Yeni bir kavram: Karşılıklı yapay zekâ arızası
Süper Zekâ Stratejisi raporunda dikkat çeken başka bir kavram da var: Karşılıklı Yapay Zekâ Arızası (Mutual AI Failure). Bu terim, ülkelerin birbirlerine karşı geliştirdikleri tehditkâr Yapay Genel Zekâ projelerinin durdurulması anlamına geliyor. Eğer devletler bu projeleri devre dışı bırakmazsa, yapay zekânın kontrol edilemez biçimde silahlanması kaçınılmaz hale gelebilir.
Örneğin Pentagon, Yapay Genel Zekâ’yı askeri operasyonlarına şimdiden entegre etmeye başladı. Çin ve Rusya gibi ülkeler bu adımları gözlemleyerek kendi yapay zekâ silahlarını hızla geliştiriyor. Böylece, ülkeler arasındaki gerilim yapay zekâ üzerinden yeni bir silahlanma yarışına dönüşüyor.

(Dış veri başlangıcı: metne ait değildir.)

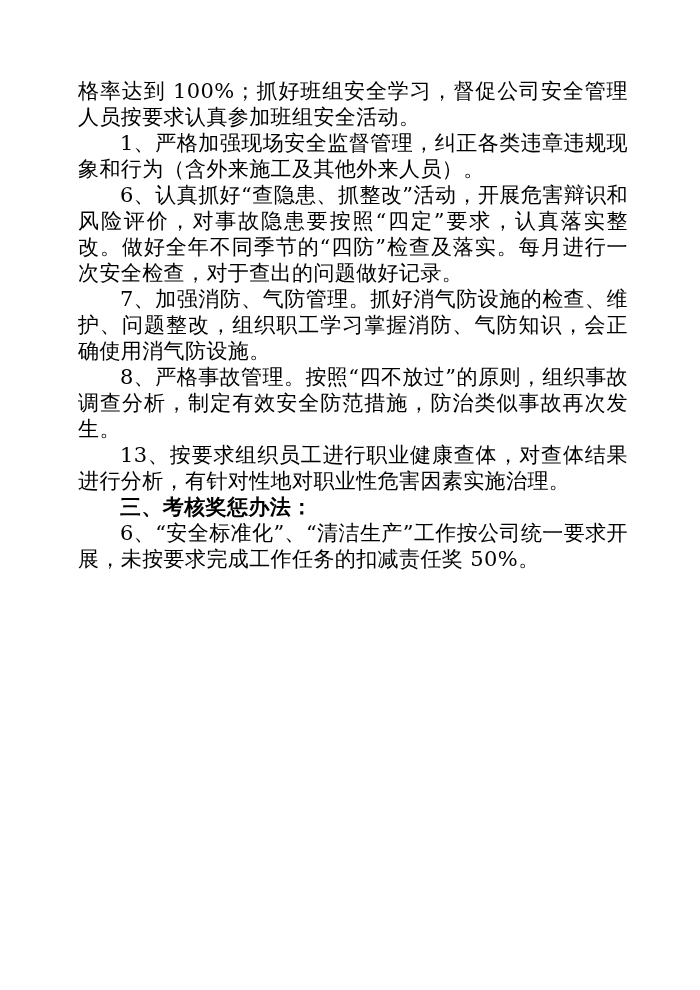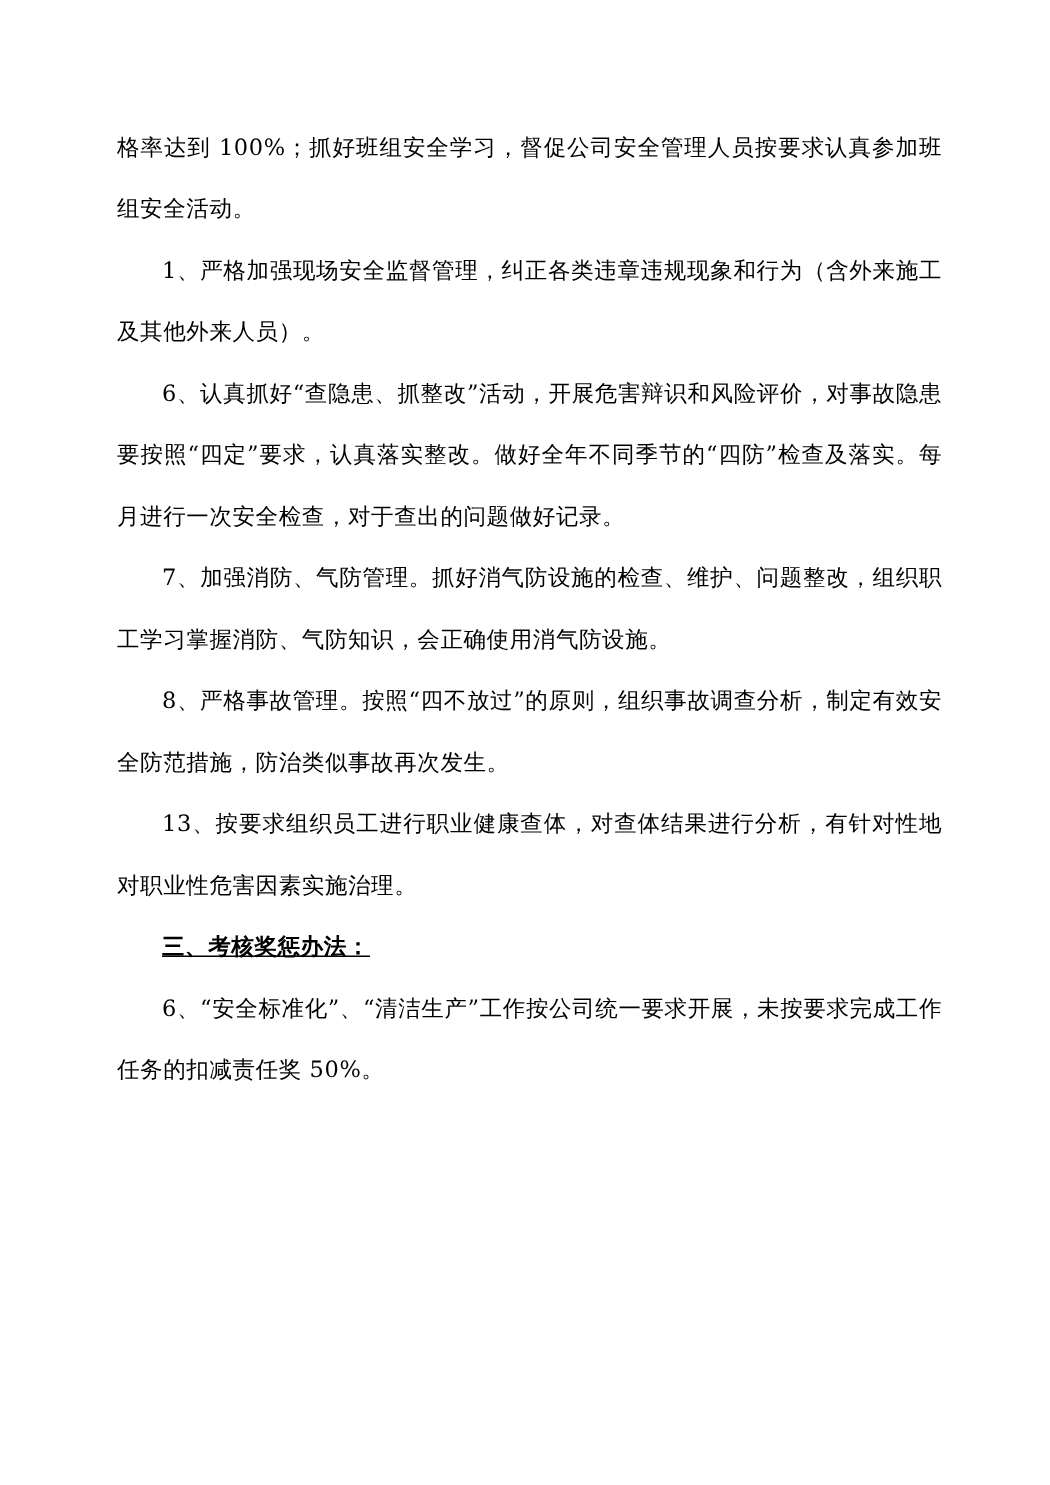--- a/index.html
+++ b/index.html
@@ -22,8 +22,8 @@
     position: relative;
   }
   .doc-body {
-    font-size: 15px;
-    line-height: 41px;
+    font-size: 21px;
+    line-height: 26px;
     text-align: justify;
     text-justify: inter-ideograph;
     letter-spacing: 0.4px;

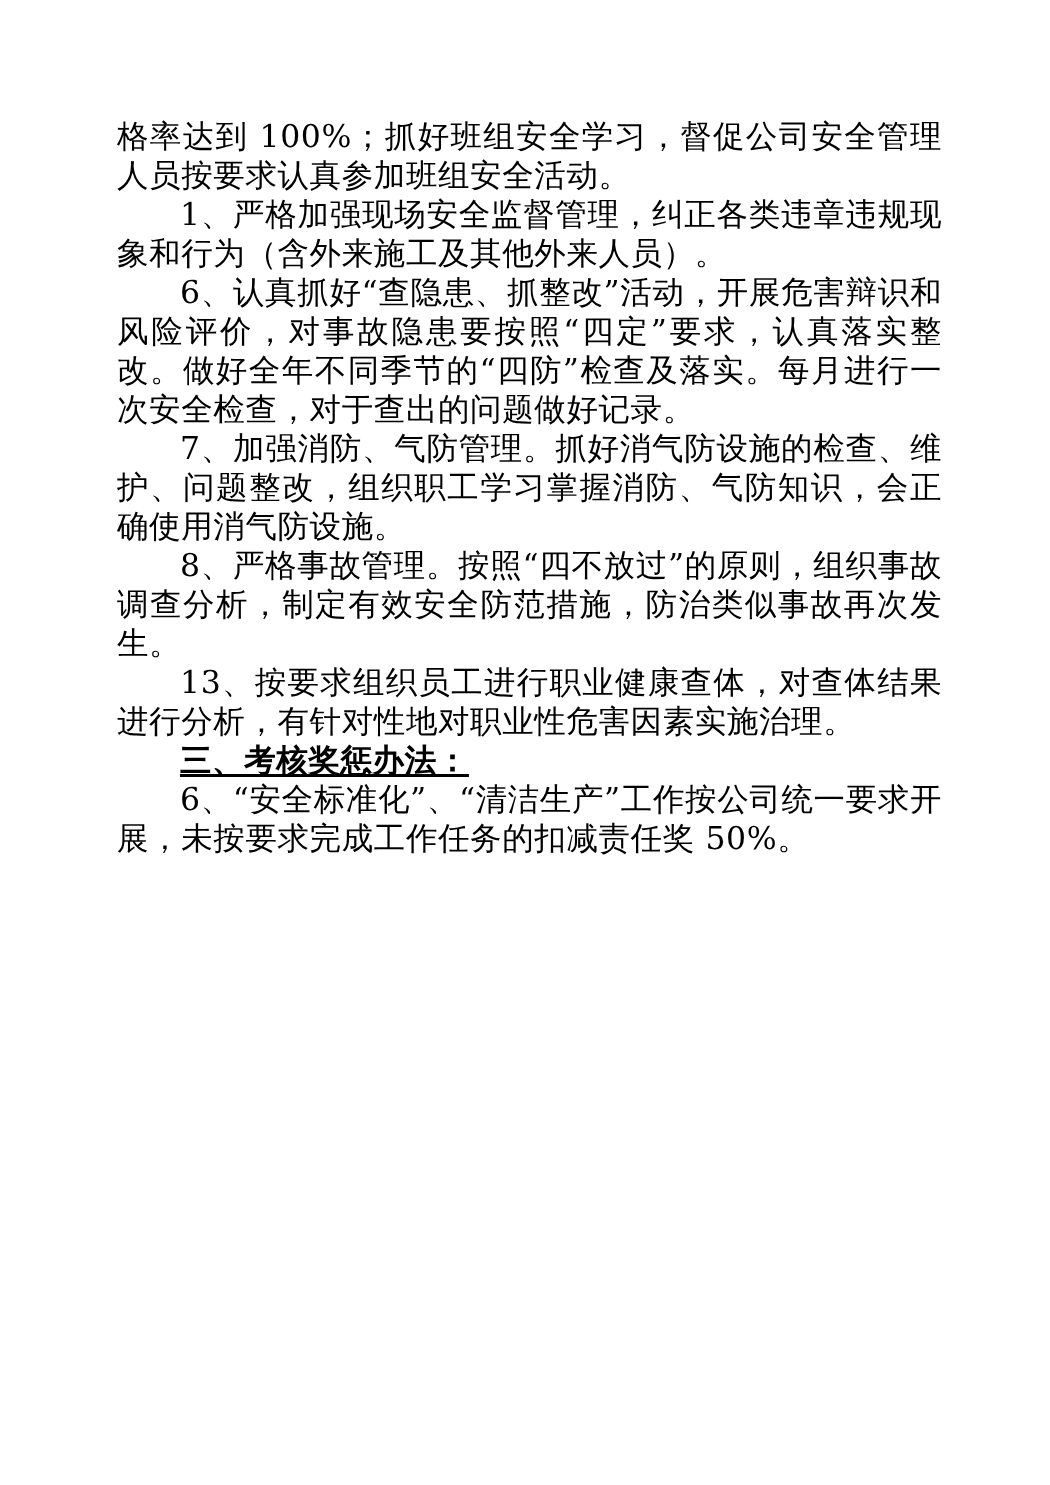--- a/index.html
+++ b/index.html
@@ -39,7 +39,6 @@
   }
   p.bold {
     font-weight: bold;
-    text-decoration: underline;
   }
 </style>
 </head>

Üçüncü yol: Kontrollü ve sorumlu yapay zekâ
Yazarlar yapay zekâ politikasında iki farklı uç yaklaşımın var olduğunu belirtiyor: Bir tarafta, yapay zekânın katastrofik sonuçlarının kaçınılmaz olduğunu savunan ve tüm ülkelerin yapay zekâ ilerlemesini yavaşlatması gerektiğini düşünen "kıyametçiler" var. Diğer tarafta ise yapay zekâ geliştirme çalışmalarının hızlandırılması gerektiğine inanan ve sonuçların olumlu olacağını uman, riskleri göz ardı eden "devekuşları" bulunuyor.
Schmidt, Wang ve Hendrycks’in önerdiği ise üçüncü bir yol. Yarışı kazanma saplantısından vazgeçip, kontrollü ve sorumlu bir strateji geliştirmek gerekiyor. Yazarlar, ABD'nin odağını "süper zekâ yarışını kazanmaktan" uzaklaşarak, diğer ülkelerin süper zekâ sistemleri geliştirmesini caydıracak yöntemler yaratmasını öneriyor.
Yazarlara göre ABD hükümeti, rakip ülkeler tarafından yürütülen tehditkâr yapay zekâ projelerini etkisiz hâle getirecek siber saldırı kapasitesini genişletmeli ve aynı zamanda ileri seviye yapay zekâ çiplerine ve açık kaynak modellere olan erişimlerini kısıtlamalı.
İnsanlık için varoluşsal bir tercih
Şahsen Yapay Genel Zekâ’yı hızlıca geliştirme tutkusunun eğer dikkatli olunmazsa, teknolojik bir felakete dönüşebileceğine inananlardanım. Çünkü atom bombasından farklı olarak, Yapay Genel Zekâ’da kontrol kaybedilirse bu sistemlerin kontrolünü geri kazanmak gerçekten zorlu olsa gerek.
Süper zekâ seviyesine ulaşan bir sistem, tüm yaşamımızı şekillendiren kararlara hükmedebilecek güçte olacaktır. Halihazırda pek de süper olmayan kural bazlı algoritmaların örneğin sosyal medya algoritmalarının hayatımızı nasıl etkilediğini bir düşünelim. İnsanlığın geleceğini şekillendiren bu teknolojiyi aceleyle geliştirmek mi yoksa kontrollü ve tedbirli ilerlemek mi?
Tarih bize defalarca şunu gösterdi: Büyük güçle gelen büyük sorumlulukları aceleye getirmek, büyük bedeller ödetir. Yapay zekâ devriminde, insanlık olarak, Manhattan Projesi'nden ders almalıyız. Cehenneme giden yollar iyi niyet taşlarıyla döşelidir.
Ve bu karar, dünyayı yöneten Donald Trump ve Xi Jinping gibi liderlerin elinde…
Yapay Genel Zekâ’ya yaklaşımımız, önümüzdeki yüzyılın kaderini belirleyecek. Acele etmek mi? Yoksa temkinli davranmak mı? Çin ve ABD seçimlerini yapacak. Bizlerse bu seçimi nefesimizi tutarak bekliyoruz.